He estado pensando un poco acerca de los sitios que nunca vemos vacíos. Esperamos, por ejemplo, que la sala de un concierto de Springsteen esté llena; o una discoteca un sábado por la noche; el Camp Nou en un Barça-Madrid; o las Ramblas... siempre.
Miles de energías flotando a la vez encerradas en una misma jaula compartiendo experiencias que un día se convertirán en recuerdos. Y sin darse cuenta, crean lo que son los mejores años de su vida en esos habitáculos; años que luego recordarán con melancolía: "Pf, pues no me pasaba yo horas allí", "Era mi segunda casa"...
Hablamos de esos sitios como si fueran templos que alimentaron nuestra existencia durante períodos completos.
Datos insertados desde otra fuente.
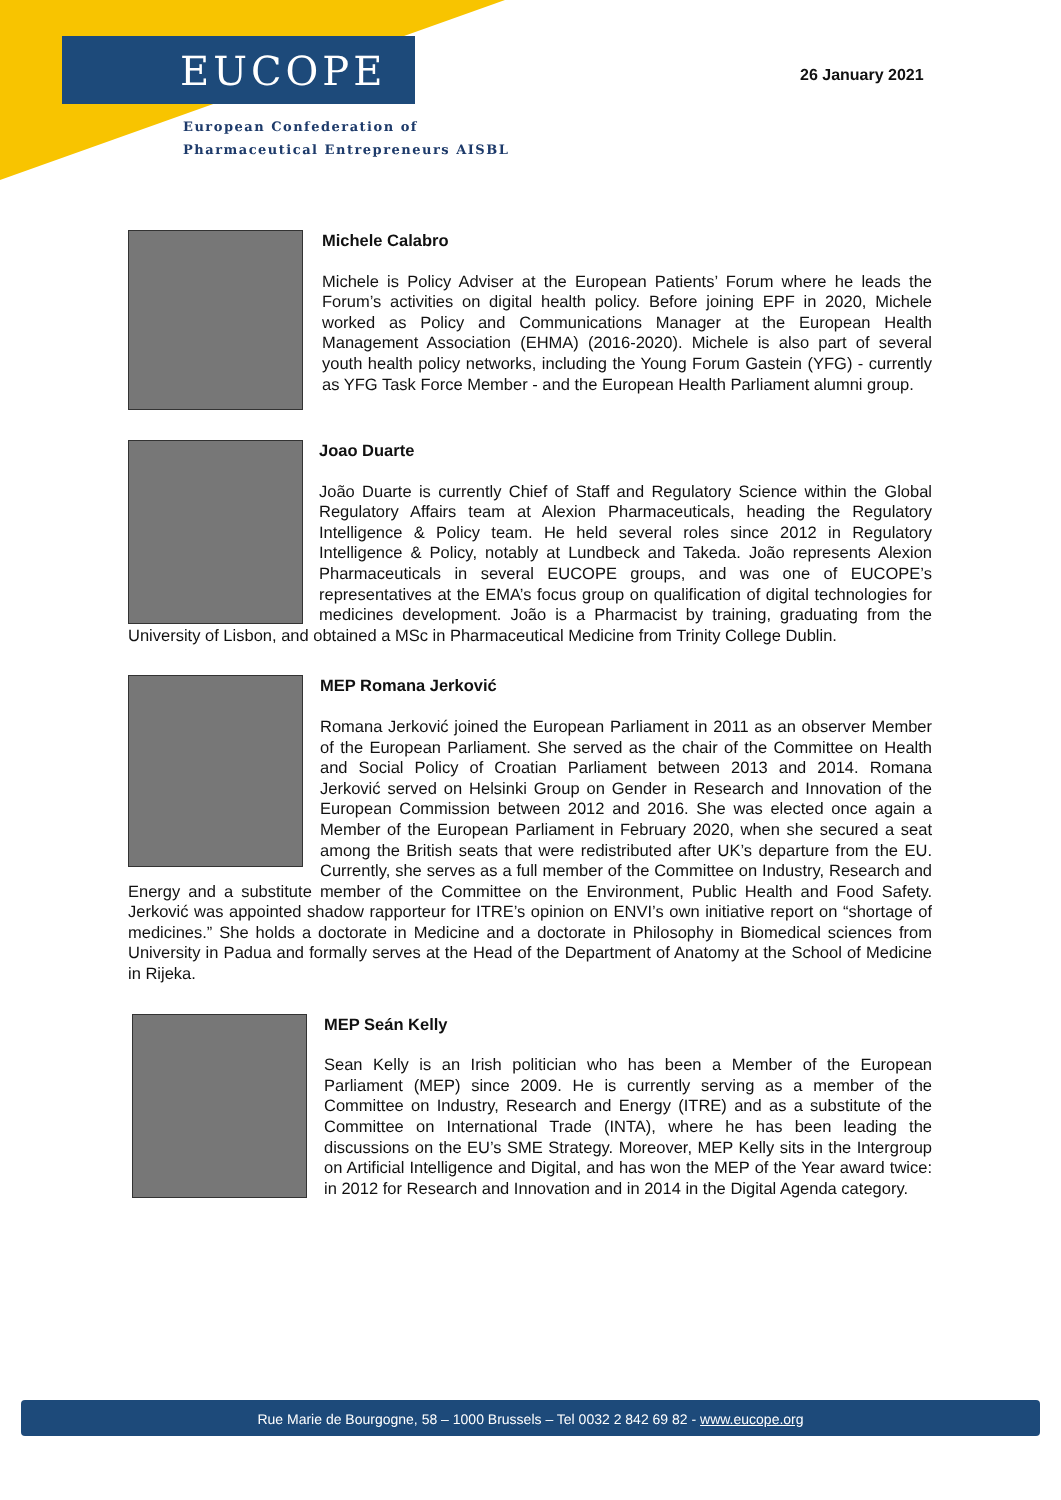EUCOPE
European Confederation of
Pharmaceutical Entrepreneurs AISBL
26 January 2021
Michele Calabro
Michele is Policy Adviser at the European Patients’ Forum where he leads the Forum’s activities on digital health policy. Before joining EPF in 2020, Michele worked as Policy and Communications Manager at the European Health Management Association (EHMA) (2016-2020). Michele is also part of several youth health policy networks, including the Young Forum Gastein (YFG) - currently as YFG Task Force Member - and the European Health Parliament alumni group.
Joao Duarte
João Duarte is currently Chief of Staff and Regulatory Science within the Global Regulatory Affairs team at Alexion Pharmaceuticals, heading the Regulatory Intelligence & Policy team. He held several roles since 2012 in Regulatory Intelligence & Policy, notably at Lundbeck and Takeda. João represents Alexion Pharmaceuticals in several EUCOPE groups, and was one of EUCOPE’s representatives at the EMA’s focus group on qualification of digital technologies for medicines development. João is a Pharmacist by training, graduating from the University of Lisbon, and obtained a MSc in Pharmaceutical Medicine from Trinity College Dublin.
MEP Romana Jerković
Romana Jerković joined the European Parliament in 2011 as an observer Member of the European Parliament. She served as the chair of the Committee on Health and Social Policy of Croatian Parliament between 2013 and 2014. Romana Jerković served on Helsinki Group on Gender in Research and Innovation of the European Commission between 2012 and 2016. She was elected once again a Member of the European Parliament in February 2020, when she secured a seat among the British seats that were redistributed after UK’s departure from the EU. Currently, she serves as a full member of the Committee on Industry, Research and Energy and a substitute member of the Committee on the Environment, Public Health and Food Safety. Jerković was appointed shadow rapporteur for ITRE’s opinion on ENVI’s own initiative report on “shortage of medicines.” She holds a doctorate in Medicine and a doctorate in Philosophy in Biomedical sciences from University in Padua and formally serves at the Head of the Department of Anatomy at the School of Medicine in Rijeka.
MEP Seán Kelly
Sean Kelly is an Irish politician who has been a Member of the European Parliament (MEP) since 2009. He is currently serving as a member of the Committee on Industry, Research and Energy (ITRE) and as a substitute of the Committee on International Trade (INTA), where he has been leading the discussions on the EU’s SME Strategy. Moreover, MEP Kelly sits in the Intergroup on Artificial Intelligence and Digital, and has won the MEP of the Year award twice: in 2012 for Research and Innovation and in 2014 in the Digital Agenda category.
Rue Marie de Bourgogne, 58 – 1000 Brussels – Tel 0032 2 842 69 82 - www.eucope.org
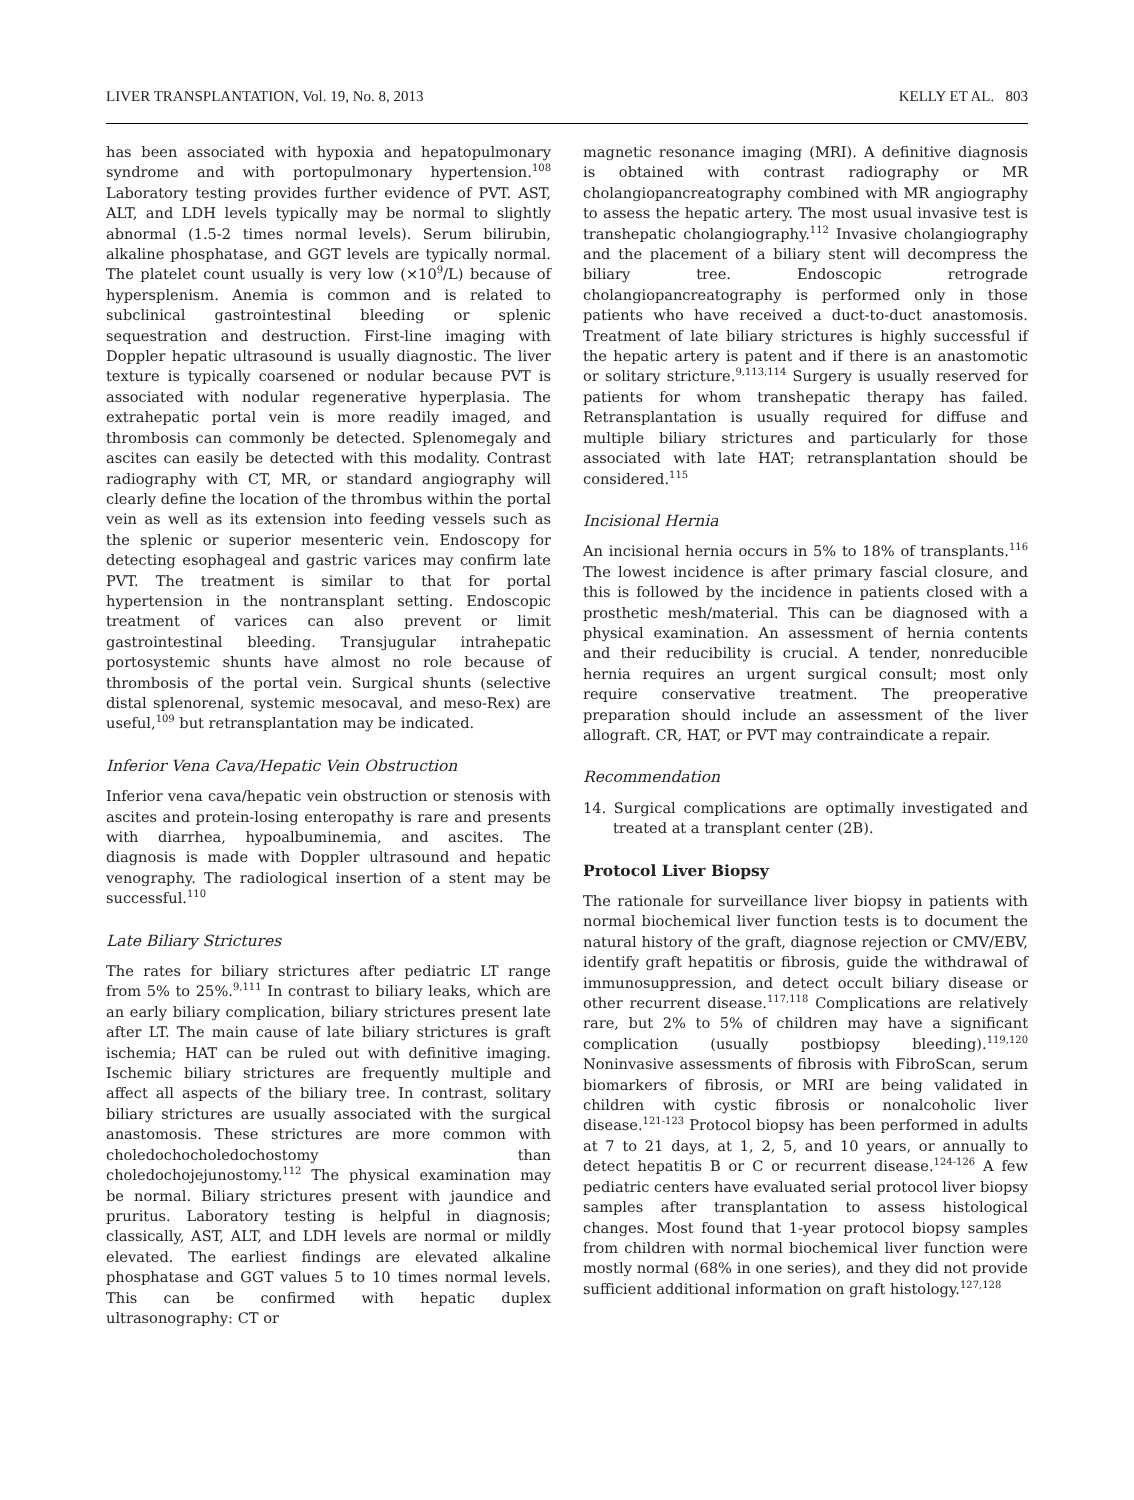LIVER TRANSPLANTATION, Vol. 19, No. 8, 2013 KELLY ET AL. 803
has been associated with hypoxia and hepatopulmonary syndrome and with portopulmonary hypertension.<sup>108</sup> Laboratory testing provides further evidence of PVT. AST, ALT, and LDH levels typically may be normal to slightly abnormal (1.5-2 times normal levels). Serum bilirubin, alkaline phosphatase, and GGT levels are typically normal. The platelet count usually is very low (×10<sup>9</sup>/L) because of hypersplenism. Anemia is common and is related to subclinical gastrointestinal bleeding or splenic sequestration and destruction. First-line imaging with Doppler hepatic ultrasound is usually diagnostic. The liver texture is typically coarsened or nodular because PVT is associated with nodular regenerative hyperplasia. The extrahepatic portal vein is more readily imaged, and thrombosis can commonly be detected. Splenomegaly and ascites can easily be detected with this modality. Contrast radiography with CT, MR, or standard angiography will clearly define the location of the thrombus within the portal vein as well as its extension into feeding vessels such as the splenic or superior mesenteric vein. Endoscopy for detecting esophageal and gastric varices may confirm late PVT. The treatment is similar to that for portal hypertension in the nontransplant setting. Endoscopic treatment of varices can also prevent or limit gastrointestinal bleeding. Transjugular intrahepatic portosystemic shunts have almost no role because of thrombosis of the portal vein. Surgical shunts (selective distal splenorenal, systemic mesocaval, and meso-Rex) are useful,<sup>109</sup> but retransplantation may be indicated.
Inferior Vena Cava/Hepatic Vein Obstruction
Inferior vena cava/hepatic vein obstruction or stenosis with ascites and protein-losing enteropathy is rare and presents with diarrhea, hypoalbuminemia, and ascites. The diagnosis is made with Doppler ultrasound and hepatic venography. The radiological insertion of a stent may be successful.<sup>110</sup>
Late Biliary Strictures
The rates for biliary strictures after pediatric LT range from 5% to 25%.<sup>9,111</sup> In contrast to biliary leaks, which are an early biliary complication, biliary strictures present late after LT. The main cause of late biliary strictures is graft ischemia; HAT can be ruled out with definitive imaging. Ischemic biliary strictures are frequently multiple and affect all aspects of the biliary tree. In contrast, solitary biliary strictures are usually associated with the surgical anastomosis. These strictures are more common with choledochocholedochostomy than choledochojejunostomy.<sup>112</sup> The physical examination may be normal. Biliary strictures present with jaundice and pruritus. Laboratory testing is helpful in diagnosis; classically, AST, ALT, and LDH levels are normal or mildly elevated. The earliest findings are elevated alkaline phosphatase and GGT values 5 to 10 times normal levels. This can be confirmed with hepatic duplex ultrasonography: CT or
magnetic resonance imaging (MRI). A definitive diagnosis is obtained with contrast radiography or MR cholangiopancreatography combined with MR angiography to assess the hepatic artery. The most usual invasive test is transhepatic cholangiography.<sup>112</sup> Invasive cholangiography and the placement of a biliary stent will decompress the biliary tree. Endoscopic retrograde cholangiopancreatography is performed only in those patients who have received a duct-to-duct anastomosis. Treatment of late biliary strictures is highly successful if the hepatic artery is patent and if there is an anastomotic or solitary stricture.<sup>9,113,114</sup> Surgery is usually reserved for patients for whom transhepatic therapy has failed. Retransplantation is usually required for diffuse and multiple biliary strictures and particularly for those associated with late HAT; retransplantation should be considered.<sup>115</sup>
Incisional Hernia
An incisional hernia occurs in 5% to 18% of transplants.<sup>116</sup> The lowest incidence is after primary fascial closure, and this is followed by the incidence in patients closed with a prosthetic mesh/material. This can be diagnosed with a physical examination. An assessment of hernia contents and their reducibility is crucial. A tender, nonreducible hernia requires an urgent surgical consult; most only require conservative treatment. The preoperative preparation should include an assessment of the liver allograft. CR, HAT, or PVT may contraindicate a repair.
Recommendation
14. Surgical complications are optimally investigated and treated at a transplant center (2B).
Protocol Liver Biopsy
The rationale for surveillance liver biopsy in patients with normal biochemical liver function tests is to document the natural history of the graft, diagnose rejection or CMV/EBV, identify graft hepatitis or fibrosis, guide the withdrawal of immunosuppression, and detect occult biliary disease or other recurrent disease.<sup>117,118</sup> Complications are relatively rare, but 2% to 5% of children may have a significant complication (usually postbiopsy bleeding).<sup>119,120</sup> Noninvasive assessments of fibrosis with FibroScan, serum biomarkers of fibrosis, or MRI are being validated in children with cystic fibrosis or nonalcoholic liver disease.<sup>121-123</sup> Protocol biopsy has been performed in adults at 7 to 21 days, at 1, 2, 5, and 10 years, or annually to detect hepatitis B or C or recurrent disease.<sup>124-126</sup> A few pediatric centers have evaluated serial protocol liver biopsy samples after transplantation to assess histological changes. Most found that 1-year protocol biopsy samples from children with normal biochemical liver function were mostly normal (68% in one series), and they did not provide sufficient additional information on graft histology.<sup>127,128</sup>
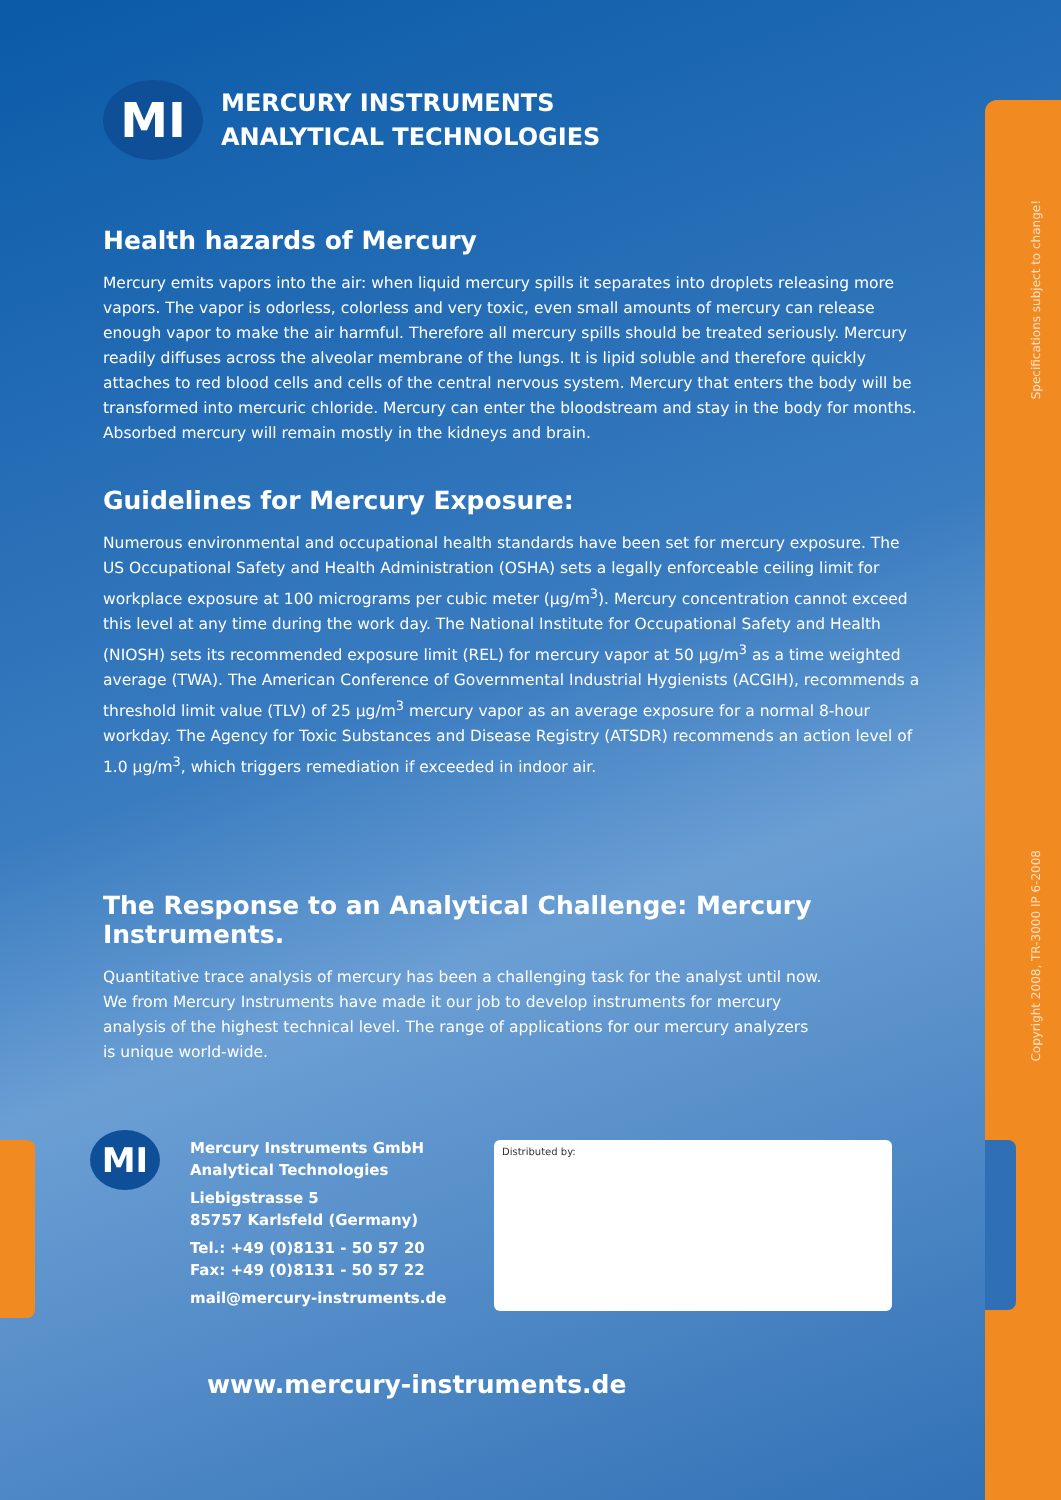Specifications subject to change!
Copyright 2008, TR-3000 IP 6-2008
MI
MERCURY INSTRUMENTS
ANALYTICAL TECHNOLOGIES
Health hazards of Mercury
Mercury emits vapors into the air: when liquid mercury spills it separates into droplets releasing more vapors. The vapor is odorless, colorless and very toxic, even small amounts of mercury can release enough vapor to make the air harmful. Therefore all mercury spills should be treated seriously. Mercury readily diffuses across the alveolar membrane of the lungs. It is lipid soluble and therefore quickly attaches to red blood cells and cells of the central nervous system. Mercury that enters the body will be transformed into mercuric chloride. Mercury can enter the bloodstream and stay in the body for months. Absorbed mercury will remain mostly in the kidneys and brain.
Guidelines for Mercury Exposure:
Numerous environmental and occupational health standards have been set for mercury exposure. The US Occupational Safety and Health Administration (OSHA) sets a legally enforceable ceiling limit for workplace exposure at 100 micrograms per cubic meter (µg/m<sup>3</sup>). Mercury concentration cannot exceed this level at any time during the work day. The National Institute for Occupational Safety and Health (NIOSH) sets its recommended exposure limit (REL) for mercury vapor at 50 µg/m<sup>3</sup> as a time weighted average (TWA). The American Conference of Governmental Industrial Hygienists (ACGIH), recommends a threshold limit value (TLV) of 25 µg/m<sup>3</sup> mercury vapor as an average exposure for a normal 8-hour workday. The Agency for Toxic Substances and Disease Registry (ATSDR) recommends an action level of 1.0 µg/m<sup>3</sup>, which triggers remediation if exceeded in indoor air.
The Response to an Analytical Challenge: Mercury Instruments.
Quantitative trace analysis of mercury has been a challenging task for the analyst until now.
We from Mercury Instruments have made it our job to develop instruments for mercury
analysis of the highest technical level. The range of applications for our mercury analyzers
is unique world-wide.
MI
Mercury Instruments GmbH
Analytical Technologies
Liebigstrasse 5
85757 Karlsfeld (Germany)
Tel.: +49 (0)8131 - 50 57 20
Fax: +49 (0)8131 - 50 57 22
mail@mercury-instruments.de
Distributed by:
www.mercury-instruments.de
Como si, sin ellos, no hubiera sido posible ser quienes somos, sino otras personas distintas, forjadas de otra pasta.
Y un día, esos templos son destruídos para crear otros, otros que ya no forman parte de nuestra existencia: nuevas generaciones. Y aquellos templos son abandonados: lo que un día fueron ya no volverán a ser. El suelo que tantas veces habíamos pisado, la columna en la que tantas veces nos habíamos apoyado, el canto con el que tantas veces nos habíamos hecho un moratón. Ahí están. Tristes, abandonados, olvidados. Sólo el recuerdo de aquellas personas que estuvieron allí lo mantienen vivo.
Otros, como yo, que quizás no estuvieron, lo miramos e imaginamos un momento de ese efímero recuerdo que yace en otras cabezas. Lo imaginamos desde las sensaciones de los que estaban. Y se nos ponen los pelos de punta. ¡Cómo nos gustaría sentir que formamos parte de esos recuerdos! Ser una persona distinta cada día de nuestra existencia: hoy, cualquiera de los que lucharon en la Segunda Guerra Mundial; mañana, un adolescente de los que iba a Pont Aeri; pasado, qué sé yo: quizás pasado simplemente quiera ser yo.